The U.S. Department of Health and Human Services (HHS) has issued the final 2017 Notice of Benefit and Payment Parameters, which affects both the group and individual plan markets. This article focuses on the 2017 cost-sharing limits, the latest developments involving the transitional reinsurance fee (TRF), guidance for public exchanges, and exceptions to the individual mandate.
The final regulations generally take effect on May 7, 2016 (although a few provisions don’t take effect until 2017).
Cost-sharing limits for 2017
The 2017 limits on cost sharing will be $7,150 for self-only coverage and $14,300 for other-than-self-only coverage, up from $6,850 and $13,700, respectively, for 2016.
Employers should be aware that these maximum limits on cost sharing are different from the high-deductible health plan (HDHP) limits from the Internal Revenue Service (IRS). For example, for 2016 the IRS HDHP limits are $6,550 for self-only and $13,100 for other-than-self-only, whereas the maximum limits on cost sharing are $6,850 and $13,700, respectively. (Note: The 2017 IRS HDHP limits are expected to be released in the second quarter of 2016.)
Transitional reinsurance fee audits
The TRF is the per-covered-life fee that self-insured group health plan sponsors and issuers must pay for 2014, 2015 and 2016 to defray insurers’ unanticipated expenses in the public exchanges.
In response to comments on the proposed notice, HHS has clarified that third-party administrators (TPAs) involved with the TRF submission process on behalf of contributing entities will not be subject to audits. If a contributing entity has obtained support in preparing its TRF submission from a third party, however, the entity must ensure that the third party cooperates with any audit.
Public exchange issues
- Public exchange open enrollment. The 2017 and 2018 open enrollment periods will run from November 1 to January 31 (the same as for 2016). Beginning in 2019, the open enrollment period will run from November 1 to December 15.
- Employer notice. Under the final notice, the public exchange will notify the employer when an employee enrolls in a qualified health plan, rather than when he or she is deemed eligible to enroll (as is currently the case). The notification may be on an employee-by-employee basis or for groups of employees. In either case, the notifications should be sent within a reasonable time frame to give employers as much time as possible to provide the greatest benefit to enrollees.
- Employer appeals. If an employer prevails in an appeal (by establishing that its coverage meets requirements under the Patient Protection and Affordable Care Act), its employees are not eligible for a subsidy. Under the final notice, after receiving notice of a successful appeal, the public exchange must promptly redetermine eligibility and notify the employee of the requirement to report changes in eligibility.
Individual mandate exemptions
Several provisions in the final notice address the determination of whether an individual qualifies for an exemption from the individual mandate. Under the individual mandate, nonexempt individuals who lack minimum essential coverage may be liable for a penalty when they file their income tax return.
The notice clarifies how the exemption works for members of health care sharing ministries, Indian tribes, incarcerated individuals and residents of states that did not extend Medicaid to adults under age 65. It also addresses the required contribution percentage under the affordability exemption and exchange procedures for incomplete exemption applications.
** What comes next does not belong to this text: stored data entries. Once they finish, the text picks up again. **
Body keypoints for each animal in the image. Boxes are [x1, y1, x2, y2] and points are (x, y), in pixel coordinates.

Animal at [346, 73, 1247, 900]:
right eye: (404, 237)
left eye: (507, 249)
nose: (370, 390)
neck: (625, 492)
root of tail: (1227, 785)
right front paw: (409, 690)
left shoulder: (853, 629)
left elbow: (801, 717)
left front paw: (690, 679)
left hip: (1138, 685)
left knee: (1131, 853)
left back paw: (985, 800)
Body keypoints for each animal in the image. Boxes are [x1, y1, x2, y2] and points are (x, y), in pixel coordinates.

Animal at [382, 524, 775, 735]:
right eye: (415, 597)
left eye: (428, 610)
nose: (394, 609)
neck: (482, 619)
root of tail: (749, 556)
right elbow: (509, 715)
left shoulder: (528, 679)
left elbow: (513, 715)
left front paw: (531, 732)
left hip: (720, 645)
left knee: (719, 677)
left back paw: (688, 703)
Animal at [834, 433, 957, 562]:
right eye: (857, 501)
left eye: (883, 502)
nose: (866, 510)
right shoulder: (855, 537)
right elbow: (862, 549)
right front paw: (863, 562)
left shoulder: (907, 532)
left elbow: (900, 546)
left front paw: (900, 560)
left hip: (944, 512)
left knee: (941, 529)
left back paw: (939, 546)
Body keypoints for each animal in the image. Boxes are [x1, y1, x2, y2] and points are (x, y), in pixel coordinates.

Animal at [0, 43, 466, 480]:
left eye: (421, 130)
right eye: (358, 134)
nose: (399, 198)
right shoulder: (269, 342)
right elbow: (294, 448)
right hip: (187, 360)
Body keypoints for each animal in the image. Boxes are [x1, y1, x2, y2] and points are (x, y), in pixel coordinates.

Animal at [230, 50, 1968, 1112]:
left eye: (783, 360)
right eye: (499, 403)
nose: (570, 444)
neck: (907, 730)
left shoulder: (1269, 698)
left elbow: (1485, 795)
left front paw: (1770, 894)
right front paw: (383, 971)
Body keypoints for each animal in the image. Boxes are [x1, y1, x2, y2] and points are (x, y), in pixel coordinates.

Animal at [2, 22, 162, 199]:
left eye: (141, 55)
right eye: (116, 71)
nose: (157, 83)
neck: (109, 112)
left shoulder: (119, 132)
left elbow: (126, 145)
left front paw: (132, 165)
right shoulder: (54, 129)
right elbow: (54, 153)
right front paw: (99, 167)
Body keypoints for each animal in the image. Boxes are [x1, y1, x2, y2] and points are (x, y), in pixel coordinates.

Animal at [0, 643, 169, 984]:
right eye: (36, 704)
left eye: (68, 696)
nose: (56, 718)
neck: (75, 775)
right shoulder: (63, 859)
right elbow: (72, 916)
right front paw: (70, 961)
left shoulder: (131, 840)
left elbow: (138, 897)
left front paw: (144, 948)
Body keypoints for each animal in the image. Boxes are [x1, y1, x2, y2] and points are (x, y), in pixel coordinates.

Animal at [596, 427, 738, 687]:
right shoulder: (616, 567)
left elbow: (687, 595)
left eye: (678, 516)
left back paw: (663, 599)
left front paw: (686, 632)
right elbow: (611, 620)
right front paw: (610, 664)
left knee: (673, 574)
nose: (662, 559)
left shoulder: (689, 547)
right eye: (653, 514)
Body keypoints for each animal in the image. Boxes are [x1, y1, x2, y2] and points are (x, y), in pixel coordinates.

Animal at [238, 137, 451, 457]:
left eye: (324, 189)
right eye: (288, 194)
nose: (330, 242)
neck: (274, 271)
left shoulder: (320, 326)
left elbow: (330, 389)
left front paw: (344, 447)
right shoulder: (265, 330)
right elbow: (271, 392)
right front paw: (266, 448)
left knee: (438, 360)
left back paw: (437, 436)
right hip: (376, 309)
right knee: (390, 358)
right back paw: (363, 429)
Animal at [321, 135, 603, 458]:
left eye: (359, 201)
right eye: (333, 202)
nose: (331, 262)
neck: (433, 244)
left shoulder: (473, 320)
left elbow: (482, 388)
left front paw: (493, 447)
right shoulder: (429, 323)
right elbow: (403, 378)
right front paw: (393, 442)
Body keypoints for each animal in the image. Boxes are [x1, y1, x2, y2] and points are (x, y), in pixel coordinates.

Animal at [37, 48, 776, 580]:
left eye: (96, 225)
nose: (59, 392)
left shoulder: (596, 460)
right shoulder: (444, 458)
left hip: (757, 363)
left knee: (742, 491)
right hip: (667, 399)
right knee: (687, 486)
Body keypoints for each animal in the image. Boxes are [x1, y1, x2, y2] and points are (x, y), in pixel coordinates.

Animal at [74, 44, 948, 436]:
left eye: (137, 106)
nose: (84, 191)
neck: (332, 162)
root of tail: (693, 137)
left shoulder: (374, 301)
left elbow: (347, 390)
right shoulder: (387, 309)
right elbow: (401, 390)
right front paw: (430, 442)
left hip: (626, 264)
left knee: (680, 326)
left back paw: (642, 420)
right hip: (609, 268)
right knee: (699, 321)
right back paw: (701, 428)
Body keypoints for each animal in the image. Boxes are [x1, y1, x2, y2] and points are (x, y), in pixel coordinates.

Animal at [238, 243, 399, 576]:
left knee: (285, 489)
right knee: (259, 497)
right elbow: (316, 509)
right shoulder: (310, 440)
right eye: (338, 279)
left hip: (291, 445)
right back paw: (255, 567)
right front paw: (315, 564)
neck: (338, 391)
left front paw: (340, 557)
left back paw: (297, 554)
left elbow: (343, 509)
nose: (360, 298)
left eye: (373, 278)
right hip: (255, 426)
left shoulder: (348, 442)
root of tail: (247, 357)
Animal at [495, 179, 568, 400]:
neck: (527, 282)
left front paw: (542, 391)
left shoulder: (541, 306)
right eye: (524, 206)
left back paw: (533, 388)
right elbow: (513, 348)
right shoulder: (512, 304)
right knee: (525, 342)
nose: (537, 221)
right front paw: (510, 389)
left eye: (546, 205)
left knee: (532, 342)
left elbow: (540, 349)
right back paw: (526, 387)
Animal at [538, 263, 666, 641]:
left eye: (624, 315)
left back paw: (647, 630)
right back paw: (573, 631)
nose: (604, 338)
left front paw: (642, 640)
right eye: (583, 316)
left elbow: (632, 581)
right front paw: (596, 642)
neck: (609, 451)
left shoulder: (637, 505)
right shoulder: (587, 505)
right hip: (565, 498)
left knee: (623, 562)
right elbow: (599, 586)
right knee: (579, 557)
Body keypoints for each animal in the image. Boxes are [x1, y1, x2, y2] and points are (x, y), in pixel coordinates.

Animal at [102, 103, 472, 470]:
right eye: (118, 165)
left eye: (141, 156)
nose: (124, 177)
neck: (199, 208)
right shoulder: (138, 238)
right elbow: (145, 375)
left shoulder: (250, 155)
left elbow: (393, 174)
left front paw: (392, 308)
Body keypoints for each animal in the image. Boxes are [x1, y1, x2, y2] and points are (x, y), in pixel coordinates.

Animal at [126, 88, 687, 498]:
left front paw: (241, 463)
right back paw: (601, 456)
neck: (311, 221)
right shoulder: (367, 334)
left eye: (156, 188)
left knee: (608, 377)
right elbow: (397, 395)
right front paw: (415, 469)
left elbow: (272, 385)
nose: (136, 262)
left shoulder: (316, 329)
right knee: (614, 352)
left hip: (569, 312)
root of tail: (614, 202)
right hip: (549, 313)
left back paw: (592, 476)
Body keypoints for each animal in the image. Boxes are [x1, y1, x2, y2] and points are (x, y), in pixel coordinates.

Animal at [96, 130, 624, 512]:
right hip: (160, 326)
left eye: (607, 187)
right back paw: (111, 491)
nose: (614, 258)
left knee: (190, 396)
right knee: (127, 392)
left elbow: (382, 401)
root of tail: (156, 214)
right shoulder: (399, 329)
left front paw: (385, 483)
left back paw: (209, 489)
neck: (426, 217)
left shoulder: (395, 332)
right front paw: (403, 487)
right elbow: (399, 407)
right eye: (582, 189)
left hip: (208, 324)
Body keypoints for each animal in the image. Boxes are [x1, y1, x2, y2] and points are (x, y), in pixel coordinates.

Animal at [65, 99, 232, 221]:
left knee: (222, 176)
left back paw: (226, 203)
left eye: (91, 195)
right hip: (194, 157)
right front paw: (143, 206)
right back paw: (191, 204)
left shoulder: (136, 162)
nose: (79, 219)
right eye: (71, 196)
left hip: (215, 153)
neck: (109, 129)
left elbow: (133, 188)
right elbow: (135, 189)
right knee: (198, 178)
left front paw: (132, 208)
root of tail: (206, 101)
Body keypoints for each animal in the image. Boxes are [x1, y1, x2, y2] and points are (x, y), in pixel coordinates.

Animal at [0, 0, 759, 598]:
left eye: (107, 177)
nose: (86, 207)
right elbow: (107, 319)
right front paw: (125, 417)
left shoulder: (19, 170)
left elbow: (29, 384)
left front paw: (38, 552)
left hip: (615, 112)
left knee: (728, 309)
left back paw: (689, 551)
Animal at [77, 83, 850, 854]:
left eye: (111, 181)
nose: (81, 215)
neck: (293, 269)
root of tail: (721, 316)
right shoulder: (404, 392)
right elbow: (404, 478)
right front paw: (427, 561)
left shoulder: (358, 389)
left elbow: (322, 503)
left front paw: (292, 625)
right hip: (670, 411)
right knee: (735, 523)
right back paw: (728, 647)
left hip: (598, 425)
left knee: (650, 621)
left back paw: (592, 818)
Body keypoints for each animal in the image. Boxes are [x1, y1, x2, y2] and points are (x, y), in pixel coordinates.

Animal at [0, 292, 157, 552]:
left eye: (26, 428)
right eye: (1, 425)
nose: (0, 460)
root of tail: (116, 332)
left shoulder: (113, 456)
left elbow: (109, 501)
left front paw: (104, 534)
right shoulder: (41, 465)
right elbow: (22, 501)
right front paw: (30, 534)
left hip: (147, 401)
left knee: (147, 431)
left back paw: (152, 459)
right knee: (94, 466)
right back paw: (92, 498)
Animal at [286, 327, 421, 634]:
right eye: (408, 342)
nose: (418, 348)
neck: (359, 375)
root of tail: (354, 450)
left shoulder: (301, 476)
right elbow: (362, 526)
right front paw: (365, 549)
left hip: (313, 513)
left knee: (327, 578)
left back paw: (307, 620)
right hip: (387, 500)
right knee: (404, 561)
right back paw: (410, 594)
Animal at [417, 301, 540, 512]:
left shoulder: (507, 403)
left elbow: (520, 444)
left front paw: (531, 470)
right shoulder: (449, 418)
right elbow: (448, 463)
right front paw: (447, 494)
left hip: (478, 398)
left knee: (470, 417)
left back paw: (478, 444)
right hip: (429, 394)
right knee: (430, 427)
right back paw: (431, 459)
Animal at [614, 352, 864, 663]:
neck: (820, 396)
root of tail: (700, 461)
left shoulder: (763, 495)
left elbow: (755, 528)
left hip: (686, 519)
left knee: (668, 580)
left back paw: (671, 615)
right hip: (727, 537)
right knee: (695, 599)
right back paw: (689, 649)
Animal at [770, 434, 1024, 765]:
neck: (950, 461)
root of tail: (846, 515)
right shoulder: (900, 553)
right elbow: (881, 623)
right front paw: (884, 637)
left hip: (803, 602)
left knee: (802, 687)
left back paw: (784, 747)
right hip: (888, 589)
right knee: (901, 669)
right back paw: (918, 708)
Finally, state public exchanges may use the HHS exemption process to determine individual mandate exemptions indefinitely (states were originally charged with processing exemptions themselves by the start of open enrollment for 2016).
Employers should review their plans in 2016 to determine what, if any, changes are likely to be required for 2017 (including updating cost-sharing limits). They will need to prepare to pay the final TRF payment in 2017, and employers who use a TPA to assist with the TRF submission should ensure that the TPA will cooperate with HHS in the event of an audit.